::: RECORDS FOR THIS TASK :::
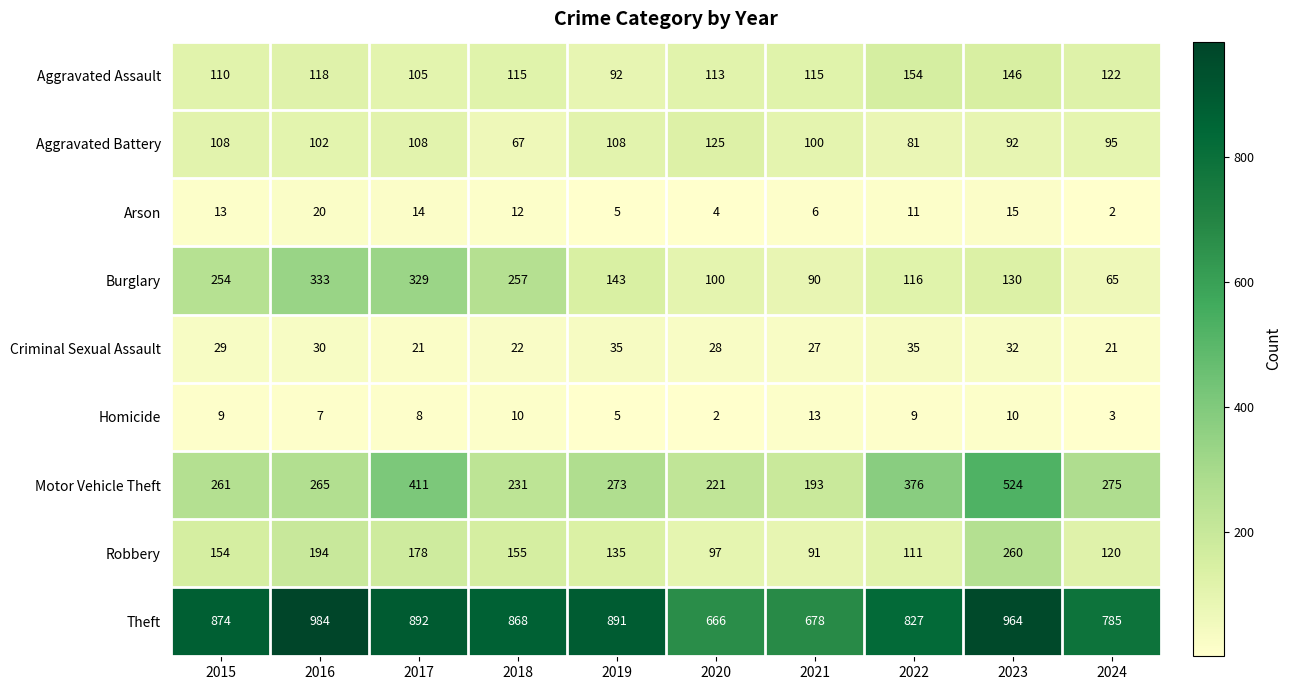

Which series has the largest total across all categories?

Theft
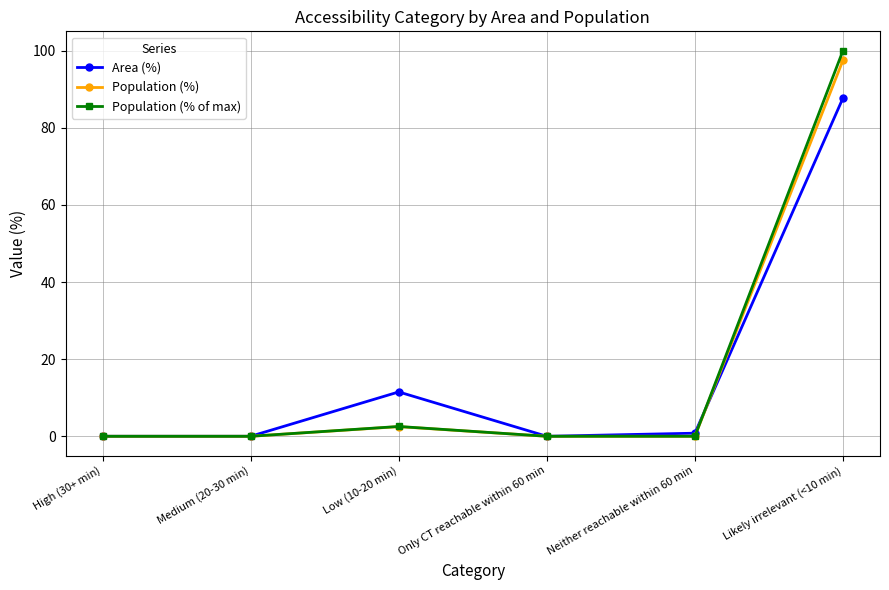

Reading right to left, list all the values displayed in this chart.

Area (%): Likely irrelevant (<10 min)=87.7	Neither reachable within 60 min=0.8	Only CT reachable within 60 min=0.0	Low (10-20 min)=11.5	Medium (20-30 min)=0.0	High (30+ min)=0.0
Population (%): Likely irrelevant (<10 min)=97.5	Neither reachable within 60 min=0.0	Only CT reachable within 60 min=0.0	Low (10-20 min)=2.5	Medium (20-30 min)=0.0	High (30+ min)=0.0
Population (% of max): Likely irrelevant (<10 min)=100.0	Neither reachable within 60 min=0.0	Only CT reachable within 60 min=0.0	Low (10-20 min)=2.5	Medium (20-30 min)=0.0	High (30+ min)=0.0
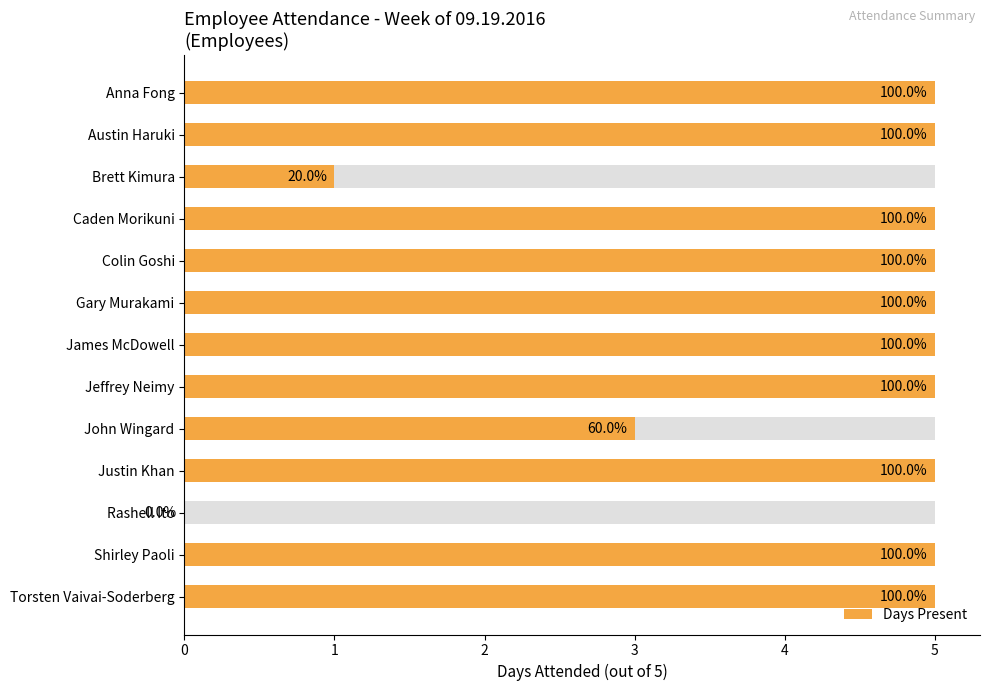

How many bars are there in total?

13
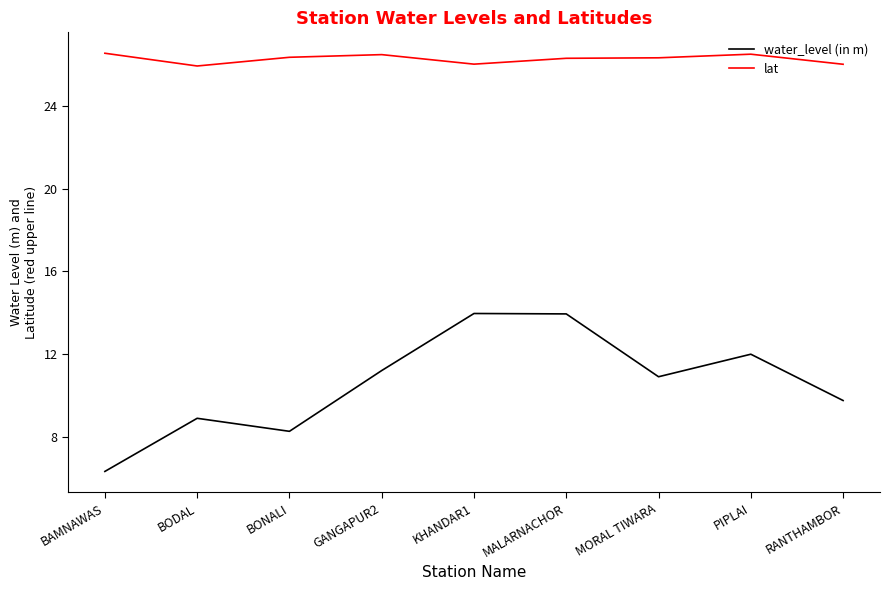

The water_level (in m) series shows 16.7 at GANGAPUR2. True or false?

False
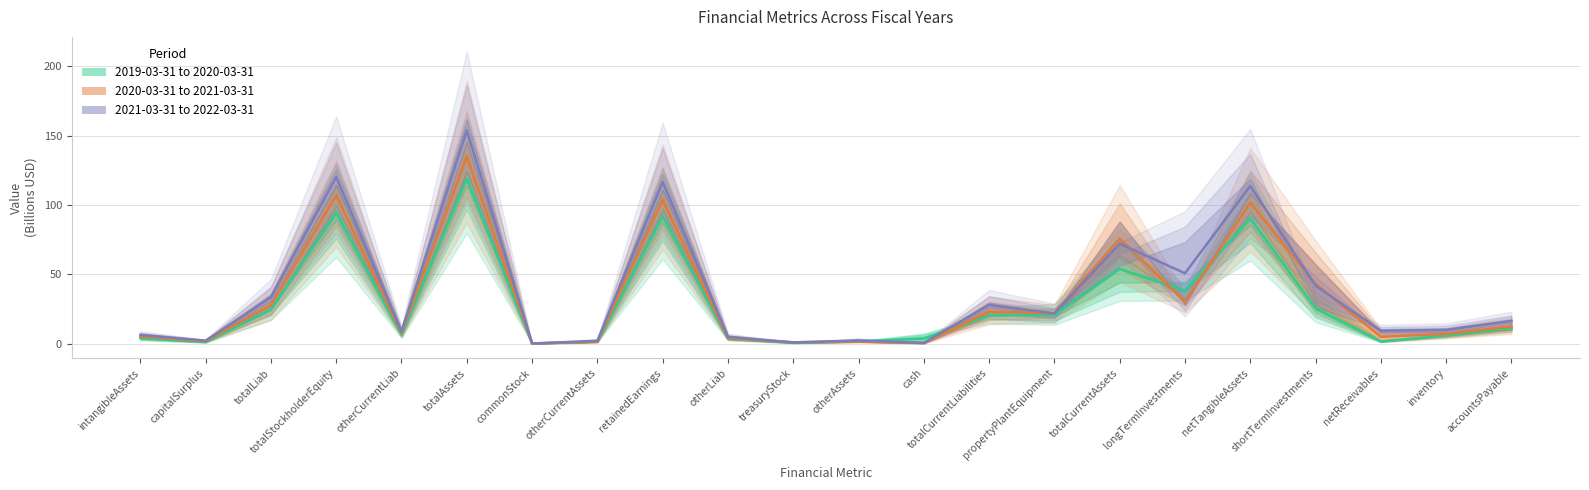

At which category does the chart reach its peak across all series?

totalAssets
:::
* _TASK GOAL_: Return the data above word for word, line by line, without the pictures.

* _EXERCISE SOLUTION_:
Which series has the largest total across all categories?

Theft

Reading right to left, list all the values displayed in this chart.

Area (%): Likely irrelevant (<10 min)=87.7	Neither reachable within 60 min=0.8	Only CT reachable within 60 min=0.0	Low (10-20 min)=11.5	Medium (20-30 min)=0.0	High (30+ min)=0.0
Population (%): Likely irrelevant (<10 min)=97.5	Neither reachable within 60 min=0.0	Only CT reachable within 60 min=0.0	Low (10-20 min)=2.5	Medium (20-30 min)=0.0	High (30+ min)=0.0
Population (% of max): Likely irrelevant (<10 min)=100.0	Neither reachable within 60 min=0.0	Only CT reachable within 60 min=0.0	Low (10-20 min)=2.5	Medium (20-30 min)=0.0	High (30+ min)=0.0

How many bars are there in total?

13

The water_level (in m) series shows 16.7 at GANGAPUR2. True or false?

False

At which category does the chart reach its peak across all series?

totalAssets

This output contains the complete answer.